Their technique was clear: They would impugn the patriotism of the Irish-born nominee.
“Her position,” said Frank Gaffney of the Center for Security Policy, “is easily confused with that of people who are actually enemies of the United States.”
Allen West, the former Republican congressman from Florida, said “Ms. Power is an uber-left, militant progressive whose previous statements against America and Israel should cause us concern.”
Jerry Boykin, a retired general, determined that Power “would like to very much convince us that we should be ashamed of America.”
Author Diana West accused Power of “an attack on Americans in a very personal way.”
And, finally, Mort Klein of the far-right Zionist Organization of America accused her of “borderline” anti-Semitism and announced: “Samantha Power is bad for America.”
I went to college with Power and have spoken with her at various points in the years since. I’ve known her to be outspoken and brash, but I was unaware that she was un-American. I asked the speakers whether they really believed she was an enemy of the United States or whether they merely disagreed with her politics.

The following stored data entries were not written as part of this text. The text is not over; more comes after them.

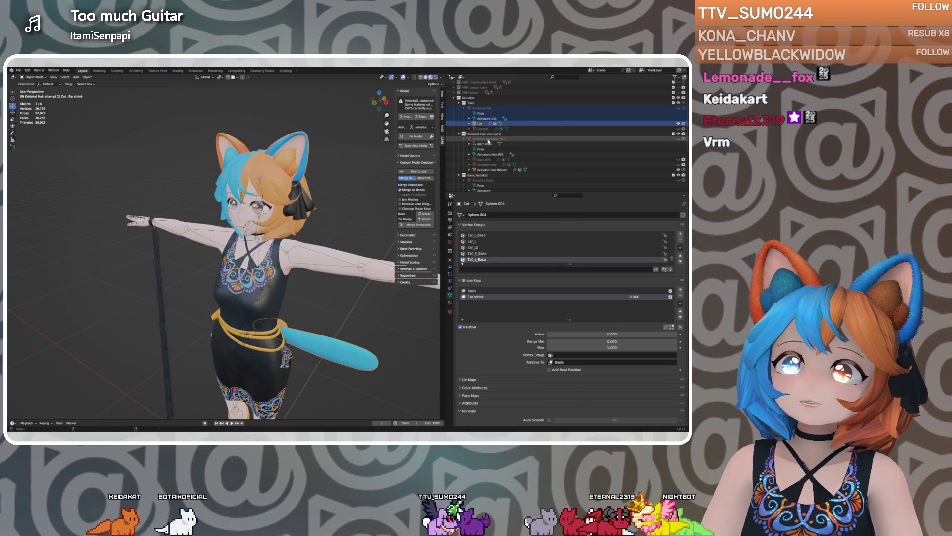
left_click(488, 140)
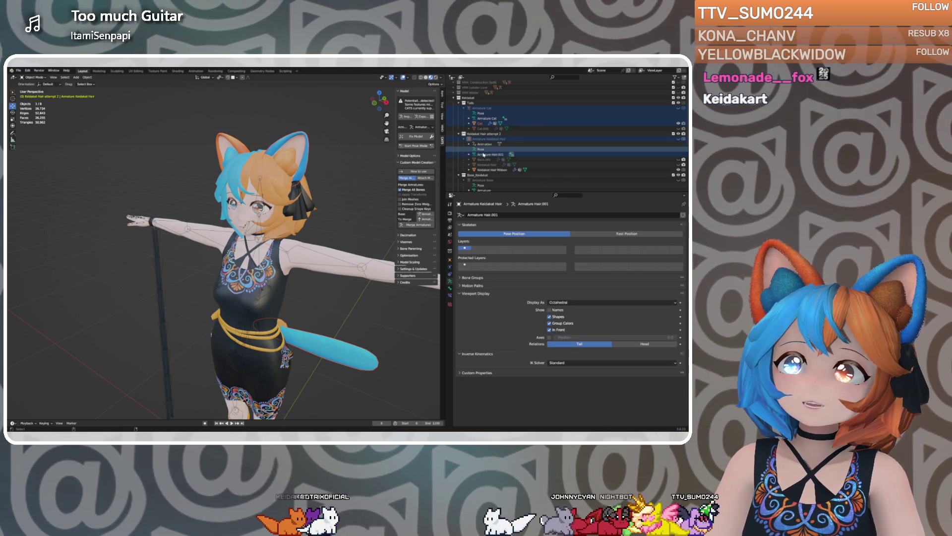
left_click(492, 170)
scroll(491, 164, "down", 4)
left_click(488, 148)
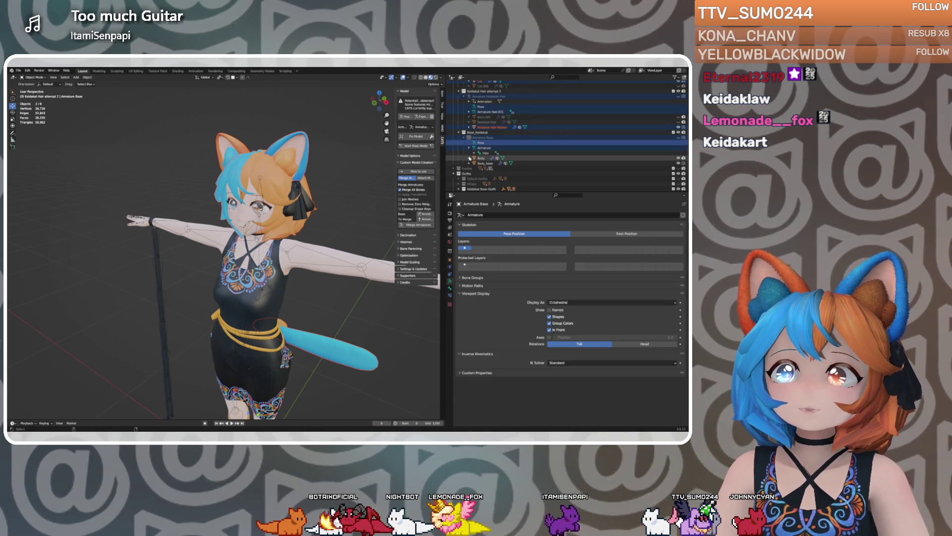
left_click(481, 163)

Gaffney, who had convened Wednesday’s news conference at the National Press Club, hit the innuendo button again. “Whatever one thinks of her patriotism, it is very clearly not a view of patriotism that is shared by the vast majority of the American people,” he said, “nor do I think by any, you know, sort of common definition of the term.”

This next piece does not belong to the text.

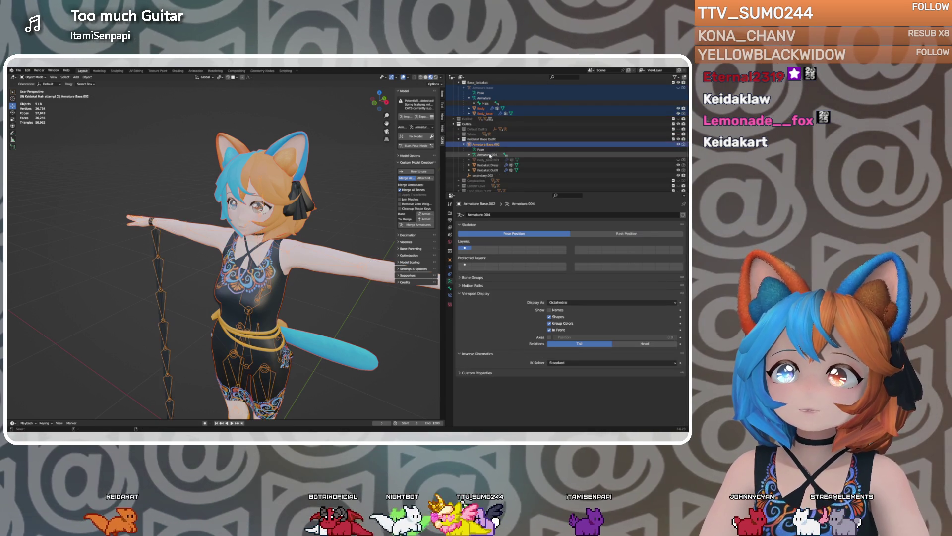
left_click(491, 156)
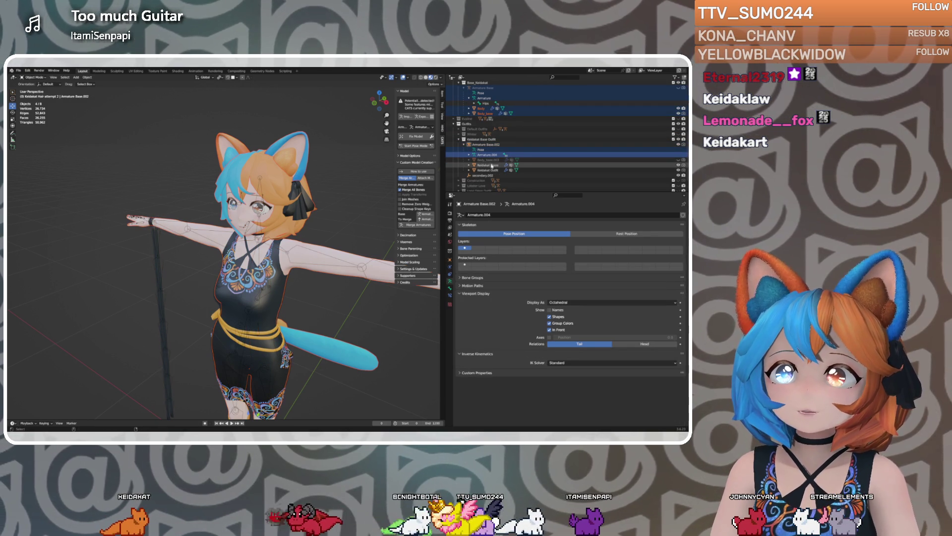
left_click(490, 166)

Critics of Power won’t get far simply by saying they disagree with her philosophy because it closely tracks that of the president. Instead, they are using a method against Power that they have often used against Obama: That she is something alien, something other than a patriotic American.
Allen West added his belief that “Ms. Power has consistently shown a disdain for American strength.” The former lawmaker said that, particularly as “we celebrate the 237th anniversary of our independence,” he finds the nomination to be “simply FUBAR” – a military acronym for (expletive) Up Beyond All Recognition.
Much of the participants’ hostility toward Power was better directed toward the United Nations itself, which they see as a threat to American sovereignty.
Certainly, Power is idealistic, and she believes in international cooperation and humanitarian intervention. The conservatives are entitled to disagree. But this doesn’t make Power a Marxist, or someone “who reviles American greatness,” as Gaffney put it in a letter to the Senate signed by the likes of Phyllis Schlafly, Richard Viguerie and Ginni Thomas, wife of Supreme Court Justice Clarence Thomas.
Gaffney closed his assembly with a prayer that the “sense of freedom and the grace” of the Fourth of July would inspire the Senate to reject Power’s nomination. But in confirming Power, the senators will be upholding the very patriotic belief that in America, a political opponent is not the enemy.